◆ Supplied material
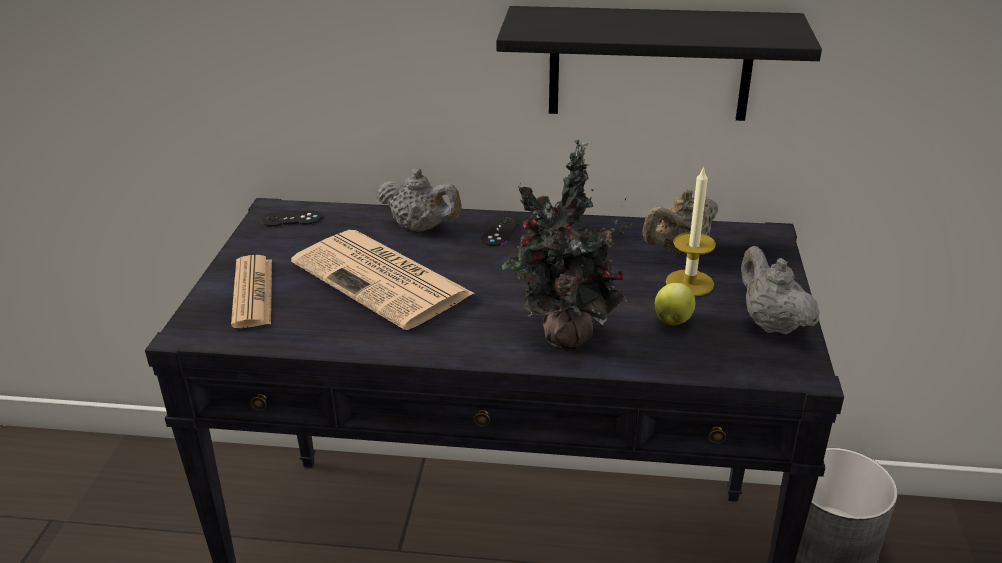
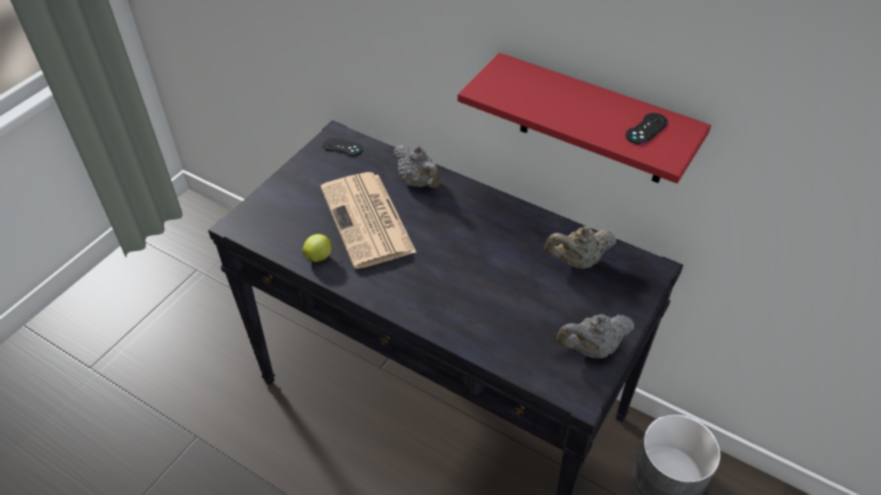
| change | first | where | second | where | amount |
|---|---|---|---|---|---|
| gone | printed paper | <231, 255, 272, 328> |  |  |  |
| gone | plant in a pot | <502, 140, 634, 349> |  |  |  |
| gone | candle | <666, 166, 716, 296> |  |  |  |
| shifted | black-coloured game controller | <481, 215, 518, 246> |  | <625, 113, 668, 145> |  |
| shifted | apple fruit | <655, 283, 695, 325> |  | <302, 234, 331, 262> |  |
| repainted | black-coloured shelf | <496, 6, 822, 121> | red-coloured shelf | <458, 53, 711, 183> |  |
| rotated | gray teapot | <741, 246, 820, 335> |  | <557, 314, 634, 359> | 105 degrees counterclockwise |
...
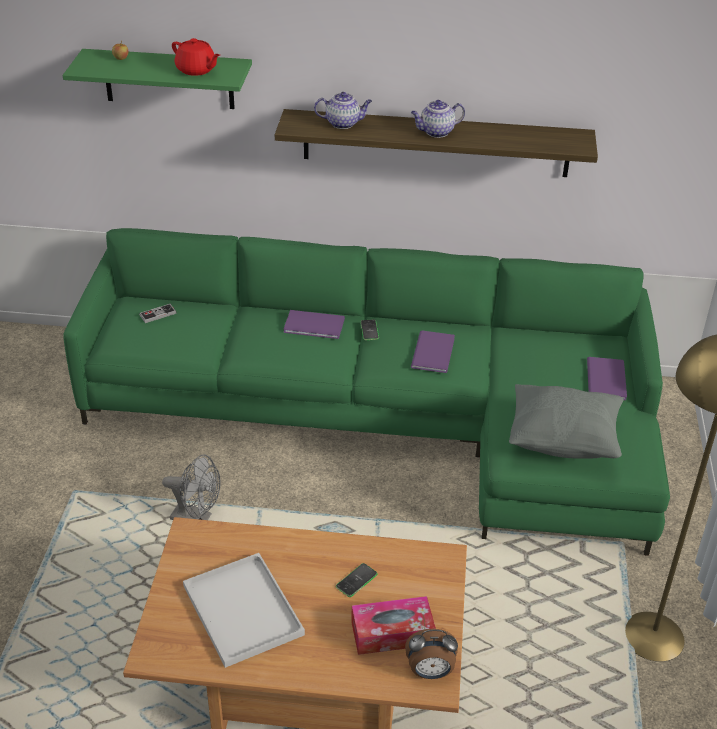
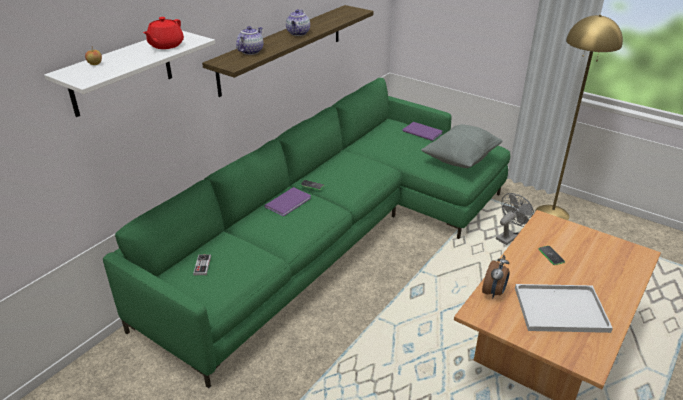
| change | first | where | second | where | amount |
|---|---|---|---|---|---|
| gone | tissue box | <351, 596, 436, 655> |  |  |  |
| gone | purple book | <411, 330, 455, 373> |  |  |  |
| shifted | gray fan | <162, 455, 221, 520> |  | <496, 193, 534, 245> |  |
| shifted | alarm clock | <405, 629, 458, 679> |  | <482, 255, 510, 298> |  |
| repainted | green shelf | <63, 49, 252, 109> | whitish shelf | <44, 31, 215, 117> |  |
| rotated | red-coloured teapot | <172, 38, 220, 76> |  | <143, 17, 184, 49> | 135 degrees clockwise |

◆ Your task
In the data above, start at the line that has "shifted | gray", stop after the line that has "degrees clockwise |", and print every line in between exactly as it stands.

◆ Expected answer
| shifted | gray fan | <162, 455, 221, 520> |  | <496, 193, 534, 245> |  |
| shifted | alarm clock | <405, 629, 458, 679> |  | <482, 255, 510, 298> |  |
| repainted | green shelf | <63, 49, 252, 109> | whitish shelf | <44, 31, 215, 117> |  |
| rotated | red-coloured teapot | <172, 38, 220, 76> |  | <143, 17, 184, 49> | 135 degrees clockwise |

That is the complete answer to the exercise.